Despite these structural headwinds, the Australian CBD office market has shown notable resilience. The flight-to-quality and occupiers' centralisation fuelled strong demand for premium space, leading to positive net absorption in 12 out of 13 quarters since mid-2022, totalling 375,700 sqm over the period. Consequently, prime effective rents have exceeded expectations across Australian CBDs, particularly in Sydney and Brisbane, where double-digit growth rates are projected for 2025.
The market outlook remains positive, especially for high-quality assets. Figure 1 shows vacancy rates for premium-grade buildings have tightened to 11.1%, well below those for A-grade (15.6%) and secondary-grade buildings (16.6%). Additionally, major Australian CBD precincts, such as Sydney CBD’s Core and Brisbane CBD’s Golden Triangle, have recorded premium vacancy rates below 10% in 2025. Meanwhile, hybrid working trends have largely stabilised, and strong demographic tailwinds are expected to support future office demand. These factors point to the potential for substantial rent growth in the coming years, particularly given the subdued medium-term supply outlook.
Figure 1: Australian CBD office vacancy rates by grade, 2019 to 2025
Source: JLL Research as of Q3 2025
Escalating construction costs continue to limit project feasibility. JLL Research estimates economic rents are currently around 40% higher than prime rents in Sydney CBD and over 65% higher in Melbourne CBD, Australia’s two largest office markets. Going forward, ongoing inflation risks and the potential for ‘higher-for-longer’ interest rates may create further challenges for new developments.
The medium-term supply pipeline remains subdued. JLL Research forecasts new CBD office completions will average 212,500 sqm annually between 2026 and 2030, around 45% below the 20-year historical average (Figure 2). Most of this new space is expected in 2026 and 2027, with major developments such as Atlassian Central, 55 Pitt Street, and Chifley South in Sydney CBD, and 7 Spencer Street, 435 Bourke Street, and 51 Flinders Lane in Melbourne CBD driving much of the delivery.
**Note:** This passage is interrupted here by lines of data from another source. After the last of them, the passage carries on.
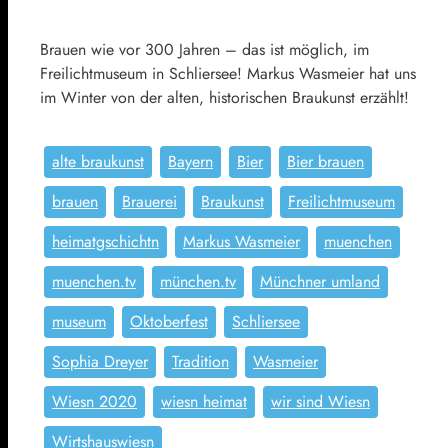
Brauen wie vor 300 Jahren – das ist möglich, im
Freilichtmuseum in Schliersee! Markus Wasmeier hat uns
im Winter von der alten, historischen Braukunst erzählt!
alte braukunst
Bayern
Bier
Bier brauen
brauen
Brauerei
Braukunst
Freilichtmuseum
heimatgschichtn
Markus Wasmeier
muenchen
muenchen.tv
münchen.tv
Münchner umland
museum
Oktoberfest
Schliersee
Sophia Dreyer
Tradition
Wasmeier
Wiesn 2020
wiesn heimat
wir sind Wiesn
Wirtshauswiesn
The ongoing construction challenges may also push projects that are in the planning stages beyond 2030. Reflecting these dynamics, JLL Research has downgraded its supply forecasts, with expected completions over 2026 to 2030 now standing approximately 23% below the forecasts produced 12 months ago, as shown in Figure 2.
Figure 2: Australian CBD office supply forecast
Source: JLL Research as of Q3 2025
Sustained occupier demand, limited new supply, and rising economic rents are expected to place downward pressure on vacancy rates. These dynamics position the Australian CBD office market for renewed rental outperformance over the medium term, particularly for prime, well-located office assets.